As uBlas indirects the calls of assignment operator to certain functions, what needs to be changed are the for loops in those functions. So in this test I added the openMP clause at line 264 in uBlas' vector_assign.hpp (rev. 70666) :
From:
#ifndef BOOST_UBLAS_USE_DUFF_DEVICE
for (size_type i = 0; i < size; ++ i)
functor_type::apply (v (i), e () (i));
#else
To:
#ifndef BOOST_UBLAS_USE_DUFF_DEVICE
#pragma omp parallel for
for (size_type i = 0; i < size; ++ i)
functor_type::apply (v (i), e () (i));
#else
The test program was:
#include <boost/numeric/ublas/vector.hpp>
#include <iostream>
int main() {
const std::size_t N=20000000;
boost::numeric::ublas::vector<double> a(N), b(N), c(N);
for (std::size_t i=0; i!=500; i++)
c=a+b;
std::cout << c(1) << std::endl;
return 0;
}
that was compiled with the following gcc flags (amongst typical flags):
-O2 -DNDEBUG -fopenmp -msse3 -mfpmath=sse -ffast-math -ftree-vectorize -ftree-vectorizer-verbose=1
and linked with (amongst typical flags):
-fopenmp
Before executing the test, one has to set the OMP_NUM_THREADS environment variable. i.e. for 4 cores on an ubuntu machine (bash):
export OMP_NUM_THREADS=4
I didn't run any benchmarks, but top shows 400% utilization on a 4-core i7 (hence all 4 cores working).

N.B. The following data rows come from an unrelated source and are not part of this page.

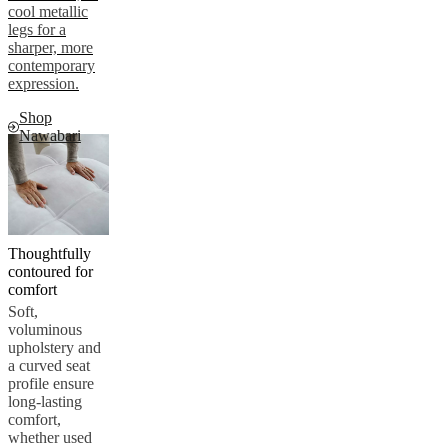
cool metallic
legs for a
sharper, more
contemporary
expression.
Shop
Nawabari
Thoughtfully
contoured for
comfort
Soft,
voluminous
upholstery and
a curved seat
profile ensure
long-lasting
comfort,
whether used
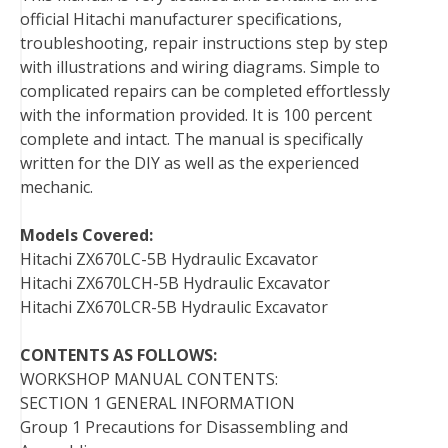
official Hitachi manufacturer specifications,
troubleshooting, repair instructions step by step
with illustrations and wiring diagrams. Simple to
complicated repairs can be completed effortlessly
with the information provided. It is 100 percent
complete and intact. The manual is specifically
written for the DIY as well as the experienced
mechanic.
Models Covered:
Hitachi ZX670LC-5B Hydraulic Excavator
Hitachi ZX670LCH-5B Hydraulic Excavator
Hitachi ZX670LCR-5B Hydraulic Excavator
CONTENTS AS FOLLOWS:
WORKSHOP MANUAL CONTENTS:
SECTION 1 GENERAL INFORMATION
Group 1 Precautions for Disassembling and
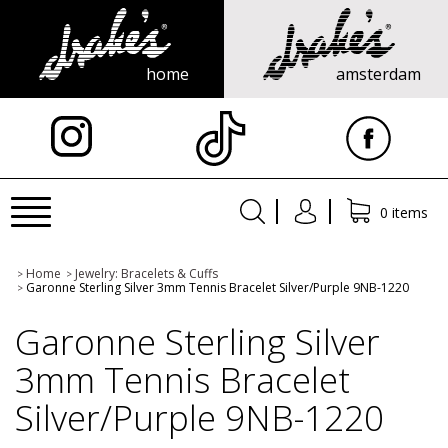
home
amsterdam
X
Toggle
0 items
navigation
Home
Jewelry: Bracelets & Cuffs
>
>
Garonne Sterling Silver 3mm Tennis Bracelet Silver/Purple 9NB-1220
>
Garonne Sterling Silver
3mm Tennis Bracelet
Silver/Purple 9NB-1220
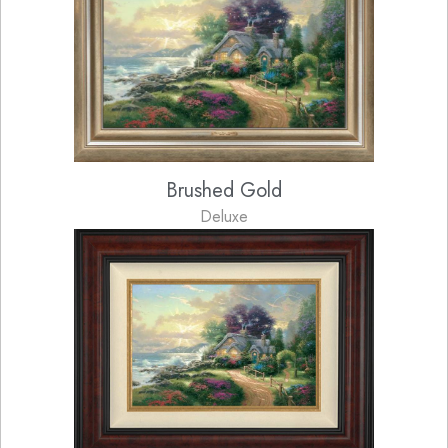
Brushed Gold
Deluxe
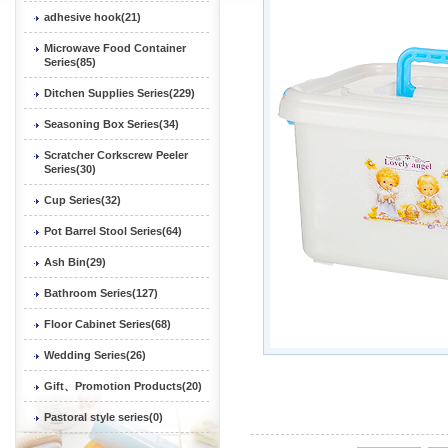
adhesive hook(21)
Microwave Food Container
Series(85)
Ditchen Supplies Series(229)
Seasoning Box Series(34)
Scratcher Corkscrew Peeler
Series(30)
Cup Series(32)
Pot Barrel Stool Series(64)
Ash Bin(29)
Bathroom Series(127)
Floor Cabinet Series(68)
Wedding Series(26)
Gift、Promotion Products(20)
Pastoral style series(0)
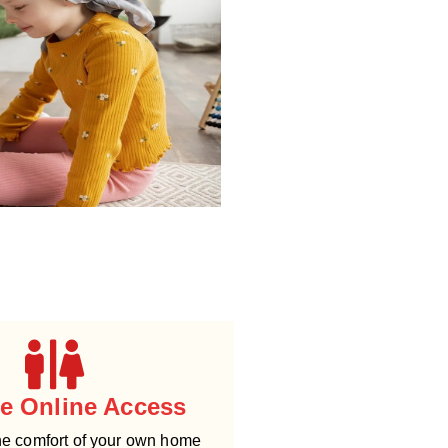
le Online Access
he comfort of your own home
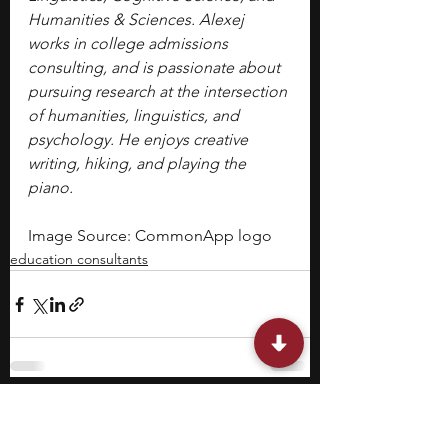
Humanities & Sciences. Alexej 
works in college admissions 
consulting, and is passionate about 
pursuing research at the intersection 
of humanities, linguistics, and 
psychology. He enjoys creative 
writing, hiking, and playing the 
piano.
Image Source: CommonApp logo
education consultants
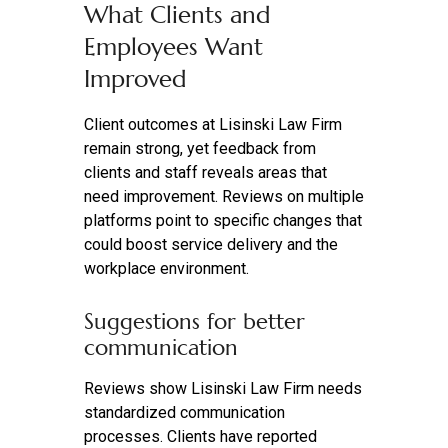
What Clients and
Employees Want
Improved
Client outcomes at Lisinski Law Firm
remain strong, yet feedback from
clients and staff reveals areas that
need improvement. Reviews on multiple
platforms point to specific changes that
could boost service delivery and the
workplace environment.
Suggestions for better
communication
Reviews show Lisinski Law Firm needs
standardized communication
processes. Clients have reported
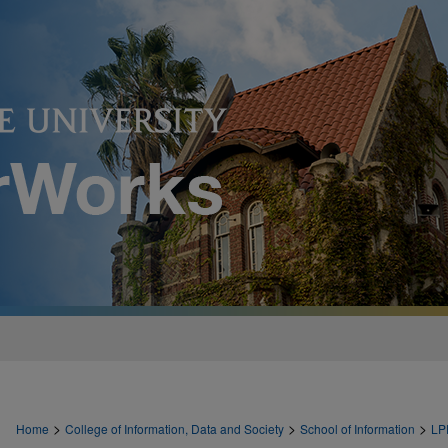
>
>
>
Home
College of Information, Data and Society
School of Information
LP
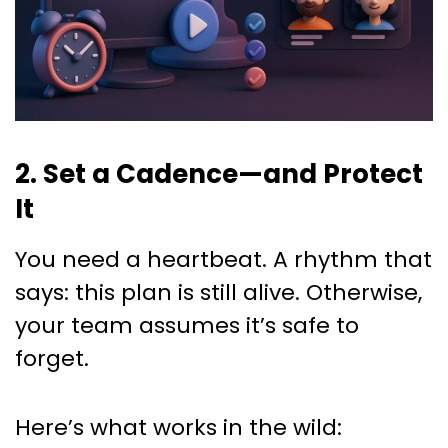
2. Set a Cadence—and Protect
It
You need a heartbeat. A rhythm that
says: this plan is still alive. Otherwise,
your team assumes it’s safe to
forget.
Here’s what works in the wild:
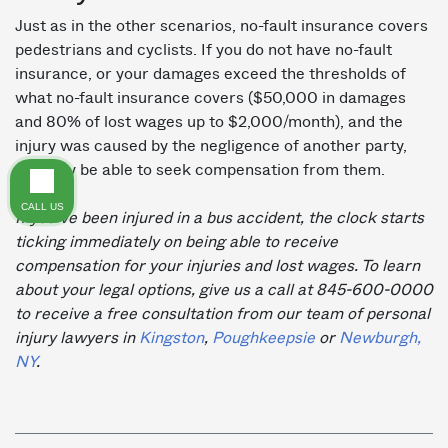
Just as in the other scenarios, no-fault insurance covers
pedestrians and cyclists. If you do not have no-fault
insurance, or your damages exceed the thresholds of
what no-fault insurance covers ($50,000 in damages
and 80% of lost wages up to $2,000/month), and the
injury was caused by the negligence of another party,
you may be able to seek compensation from them.
CALL US
If you’ve been injured in a bus accident, the clock starts
ticking immediately on being able to receive
compensation for your injuries and lost wages. To learn
about your legal options, give us a call at 845-600-0000
to receive a free consultation from our team of personal
injury lawyers in
Kingston
,
Poughkeepsie
or
Newburgh,
NY
.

Furthermore inspecting the assembly code reveals that the above compilation results into SSE instructions for the addition. (GCC 4.4.3):
movsd (%rbp,%rax), %xmm1
movsd (%rbx,%rax), %xmm2
movhpd 8(%rbp,%rax), %xmm1
movhpd 8(%rbx,%rax), %xmm2
movapd %xmm1, %xmm0
addpd %xmm2, %xmm0
movapd %xmm0, (%r12,%rax)
I hope that gives a clue to someone with some free time to make some uBlas patches. Please let me know if those instructions are enough to get a basic parallel example running in uBlas.
Best,
Nasos